Con quali pensieri? Con quale cuore?

La Pasqua è sempre un muovo inizio. Anche noi, da questa esperienza di “morte” a tanti livelli – pericolo, morte effettiva per tanti, costrizioni, ecc. – dovremmo poterne uscire in certo senso “nuovi”. “Vi darò un cuore nuovo, metterò dentro di voi uno spirito nuovo” (Ez 36,26): è la promessa di Dio che attende sempre di potersi realizzare in noi. Al di là delle molteplici teorie sulle cause di questa pandemia, non possiamo non interrogarci e non possiamo affannarci per ripartire esattamente dal punto in cui eravamo prima di questa sosta forzata, e con lo stesso atteggiamento. Almeno noi credenti dovremmo fare nostra in profondità la preghiera di papa Francesco la sera del 27 marzo: “Ci chiami a cogliere questo tempo di prova come un tempo di scelta. Non è il tempo del tuo giudizio, ma del nostro giudizio: il tempo di scegliere che cosa conta e che cosa passa, di separare ciò che è necessario da ciò che non lo è. È il tempo di reimpostare la rotta della vita verso di Te, Signore, e verso gli altri”. Un cuore nuovo, capace di condivisione e di dono, ecco ciò di cui il mondo ha bisogno, “perché siamo tutti sulla stessa barca” (cf Mc 4, 35ss). Accogliere in verità la vita come dono e farne dono, ecco una delle parole forti che ci vengono dalla tempesta in cui siamo immersi. Condivisione e solidarietà, responsabilità e giustizia sono alcuni dei pilastri della casa comune che siamo chiamati a costruire e ricostruire. Con fiducia, perché “Egli vi precede in Galilea, là lo vedrete” (Mc 16). Nella “Galilea” della nostra quotidianità, con i suoi chiaroscuri, le sue sconfitte e le sue vittorie, noi camminiamo verso la Pasqua senza fine, e vedremo il Signore e potremo gioirne ogni volta che sceglieremo la vita e il bene. Forse tante volte ci chiediamo: che posso io contro il male presente nel mondo? Ma la risposta ce la dà ancora una volta il Vangelo: “È dall’interno del cuore che escono i pensieri cattivi che portano al male” (Mc 7,21).

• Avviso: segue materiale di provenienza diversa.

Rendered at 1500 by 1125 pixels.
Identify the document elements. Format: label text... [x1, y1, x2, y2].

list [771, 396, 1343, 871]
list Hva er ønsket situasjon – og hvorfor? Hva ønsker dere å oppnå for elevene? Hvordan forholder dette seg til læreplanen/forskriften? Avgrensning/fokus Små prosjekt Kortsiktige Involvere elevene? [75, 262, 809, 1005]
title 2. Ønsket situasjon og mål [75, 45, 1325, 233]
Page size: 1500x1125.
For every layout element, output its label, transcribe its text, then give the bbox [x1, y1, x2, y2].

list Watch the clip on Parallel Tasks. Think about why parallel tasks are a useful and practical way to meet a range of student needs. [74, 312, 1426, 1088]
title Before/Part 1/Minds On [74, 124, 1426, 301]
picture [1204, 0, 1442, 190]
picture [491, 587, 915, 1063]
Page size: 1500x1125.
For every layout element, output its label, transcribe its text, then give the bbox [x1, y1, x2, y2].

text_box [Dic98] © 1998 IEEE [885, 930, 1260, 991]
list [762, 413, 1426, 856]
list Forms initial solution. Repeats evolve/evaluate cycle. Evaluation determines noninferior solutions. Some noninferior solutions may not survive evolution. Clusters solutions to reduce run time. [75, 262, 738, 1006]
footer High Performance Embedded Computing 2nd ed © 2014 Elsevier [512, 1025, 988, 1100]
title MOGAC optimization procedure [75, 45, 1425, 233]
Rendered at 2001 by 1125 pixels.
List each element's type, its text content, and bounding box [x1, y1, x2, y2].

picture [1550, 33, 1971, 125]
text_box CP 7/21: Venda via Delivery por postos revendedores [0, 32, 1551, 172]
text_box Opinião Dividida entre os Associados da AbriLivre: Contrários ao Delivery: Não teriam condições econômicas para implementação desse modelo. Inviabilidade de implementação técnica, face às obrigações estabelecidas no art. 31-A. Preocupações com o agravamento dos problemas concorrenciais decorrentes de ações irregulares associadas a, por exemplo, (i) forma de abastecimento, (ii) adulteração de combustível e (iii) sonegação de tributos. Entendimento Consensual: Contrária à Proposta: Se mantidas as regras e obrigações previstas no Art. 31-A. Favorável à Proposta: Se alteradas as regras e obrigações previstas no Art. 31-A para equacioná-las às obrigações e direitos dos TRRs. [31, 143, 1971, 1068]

Lasciamoci risanare il cuore dal Vangelo, dalla ricerca della verità e del bene: qui troveremo lo slancio per ripartire, nella certezza che il Signore è con noi tutti i giorni, fino alla fine. Stili di vita nuovi, per il bene di tutti e del mondo che abitiamo, possono nascere solo da un cuore nuovo.